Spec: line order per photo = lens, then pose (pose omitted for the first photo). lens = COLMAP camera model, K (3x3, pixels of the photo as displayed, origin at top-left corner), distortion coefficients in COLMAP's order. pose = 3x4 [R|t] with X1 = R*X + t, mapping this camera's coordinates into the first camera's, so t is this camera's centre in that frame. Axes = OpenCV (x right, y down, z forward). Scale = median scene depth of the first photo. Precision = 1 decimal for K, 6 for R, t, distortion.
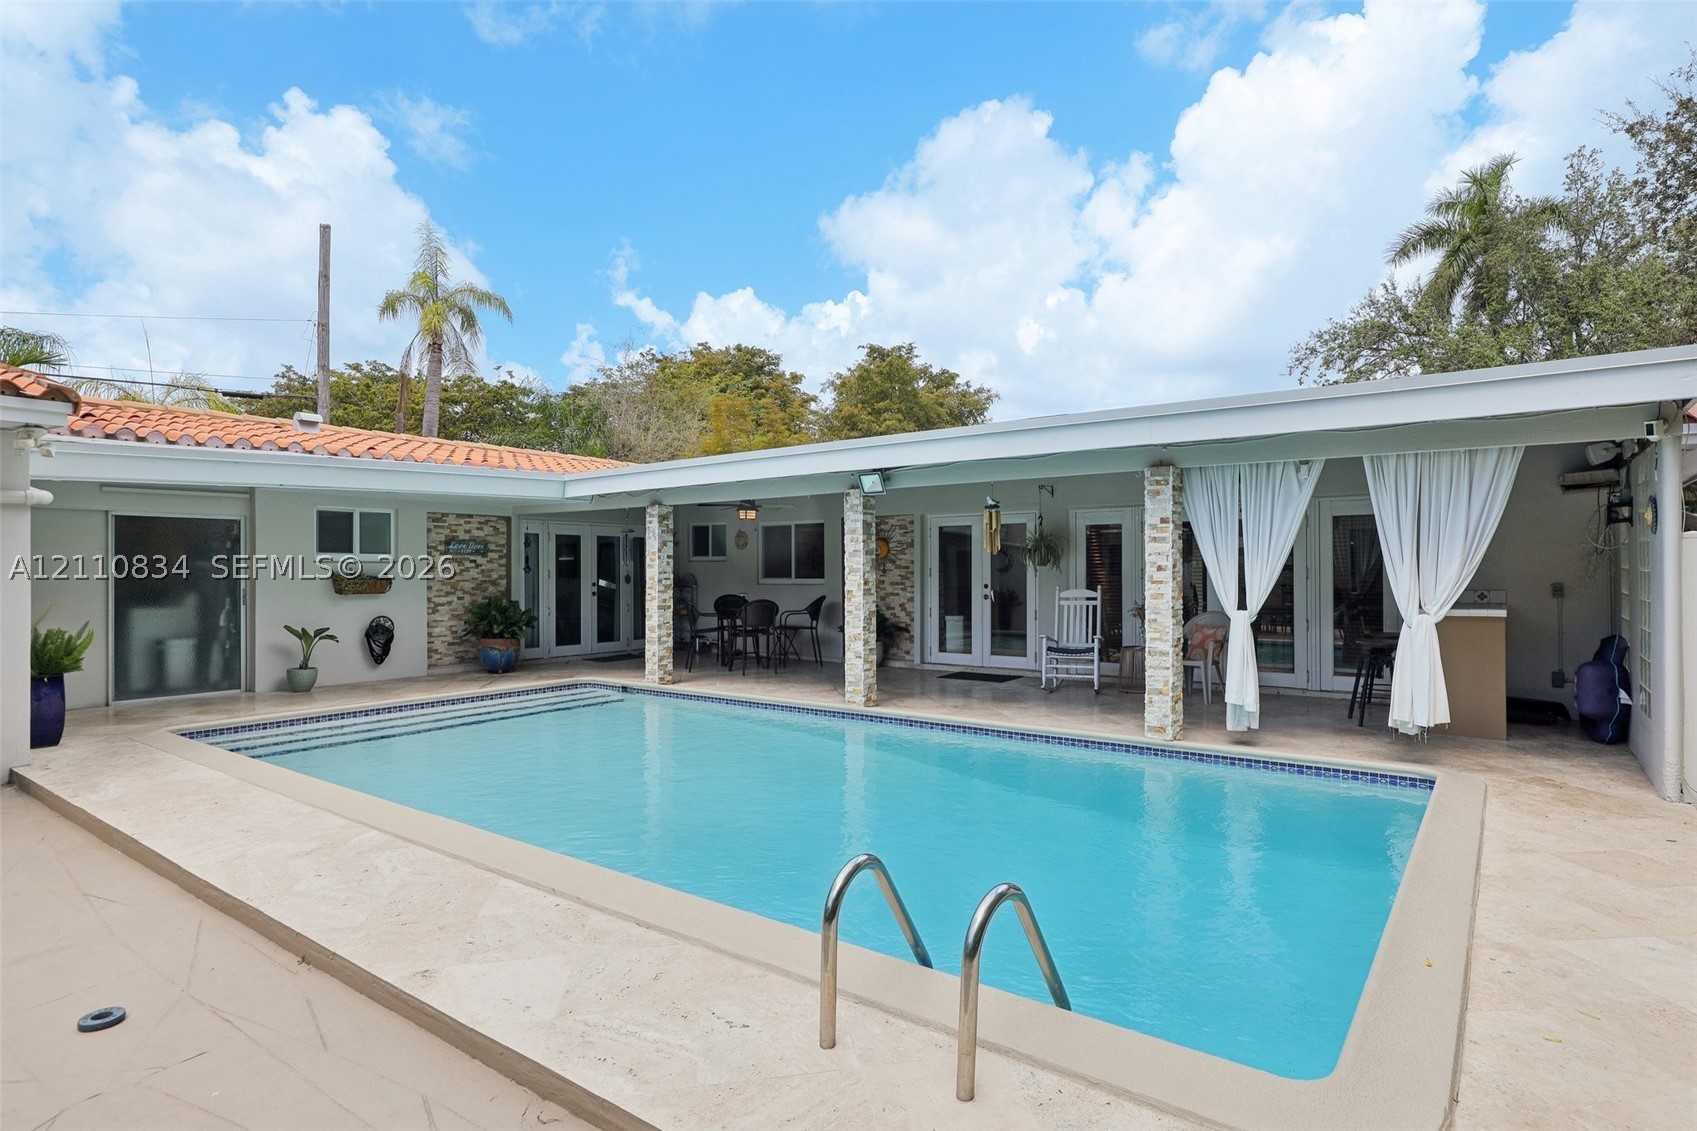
lens RADIAL K [[898.1, 0, 850.6], [0, 898.1, 563.9], [0, 0, 1]] dist [-0.001977, -0.000908]
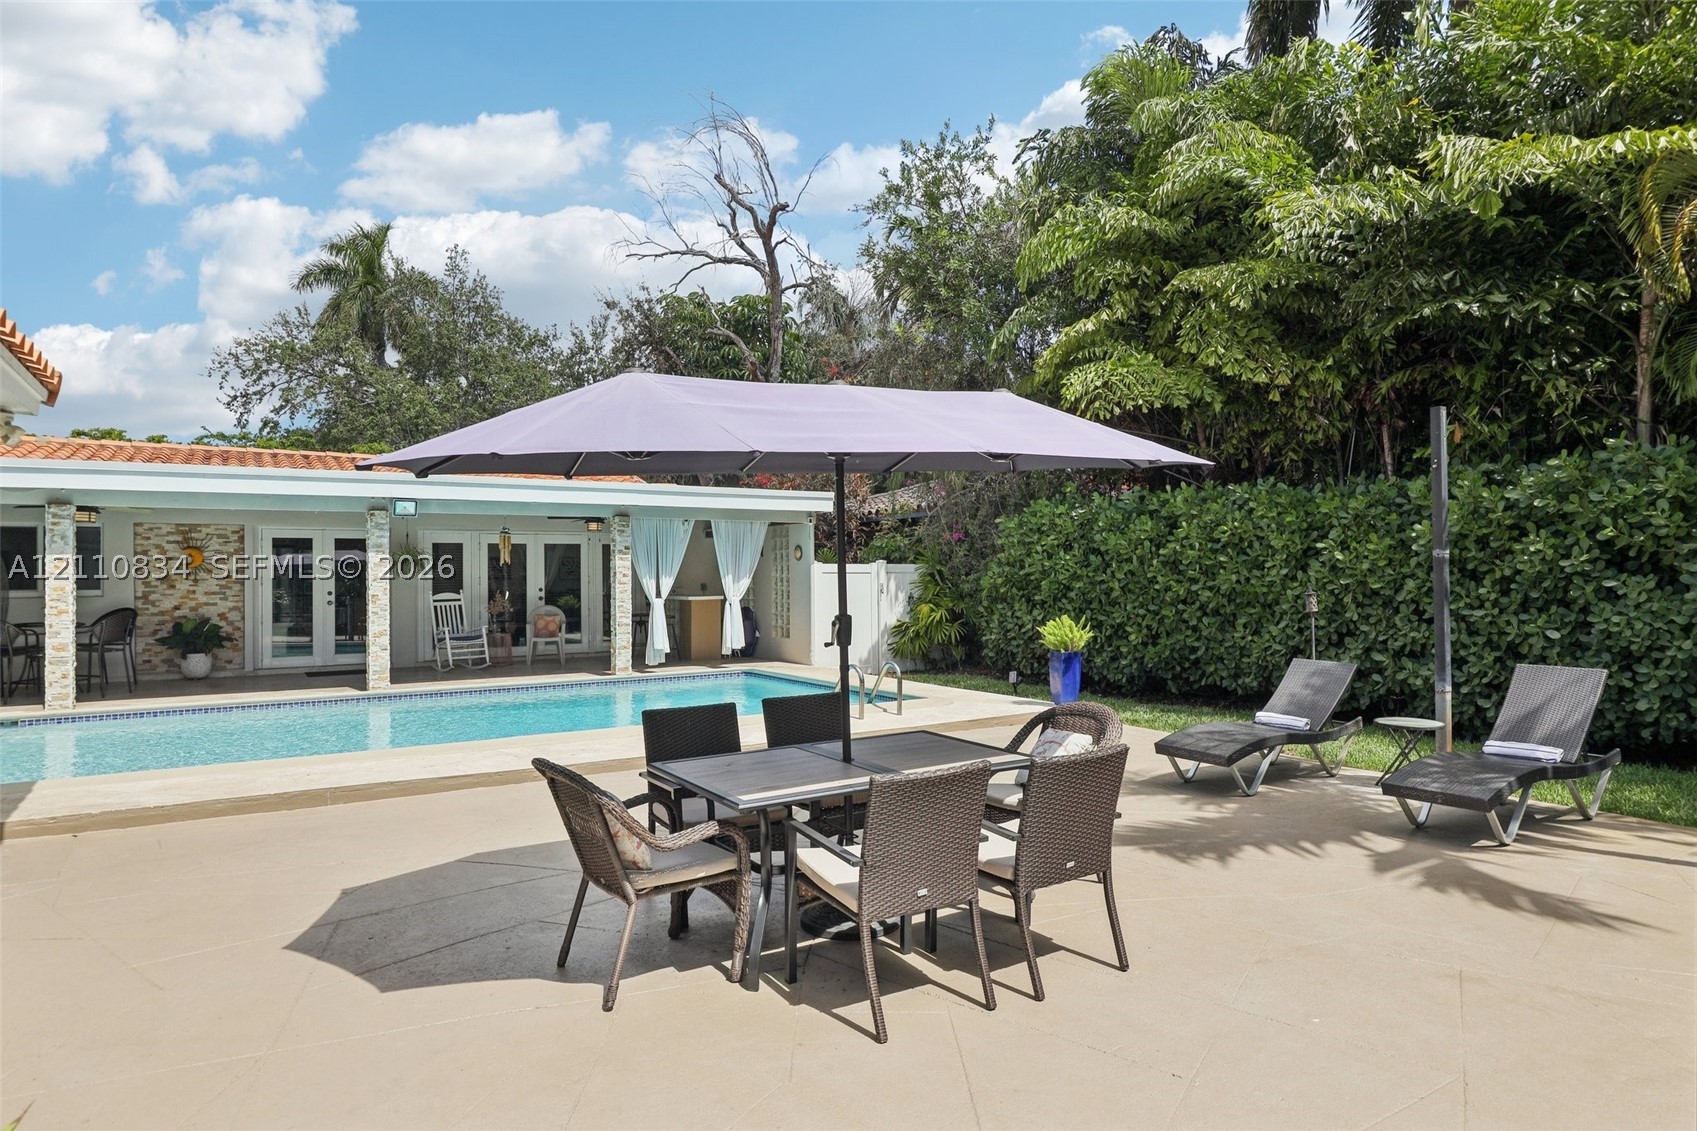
lens RADIAL K [[1159.3, 0, 850.2], [0, 1159.3, 569.3], [0, 0, 1]] dist [-0.001346, -0.000290]
pose [[0.329333, 0.010258, 0.944158, -1.009802], [0.001962, 0.999931, -0.011548, 0.012707], [-0.944212, 0.005656, 0.329291, -0.091658]]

★ ★ ★ ★

▶ What you should do:
The job is to set down the whole listing exactly, excluding any images.

▶ Solution to the problem:
Spec: line order per photo = lens, then pose (pose omitted for the first photo). lens = COLMAP camera model, K (3x3, pixels of the photo as displayed, origin at top-left corner), distortion coefficients in COLMAP's order. pose = 3x4 [R|t] with X1 = R*X + t, mapping this camera's coordinates into the first camera's, so t is this camera's centre in that frame. Axes = OpenCV (x right, y down, z forward). Scale = median scene depth of the first photo. Precision = 1 decimal for K, 6 for R, t, distortion.
lens RADIAL K [[898.1, 0, 850.6], [0, 898.1, 563.9], [0, 0, 1]] dist [-0.001977, -0.000908]
lens RADIAL K [[1159.3, 0, 850.2], [0, 1159.3, 569.3], [0, 0, 1]] dist [-0.001346, -0.000290]
pose [[0.329333, 0.010258, 0.944158, -1.009802], [0.001962, 0.999931, -0.011548, 0.012707], [-0.944212, 0.005656, 0.329291, -0.091658]]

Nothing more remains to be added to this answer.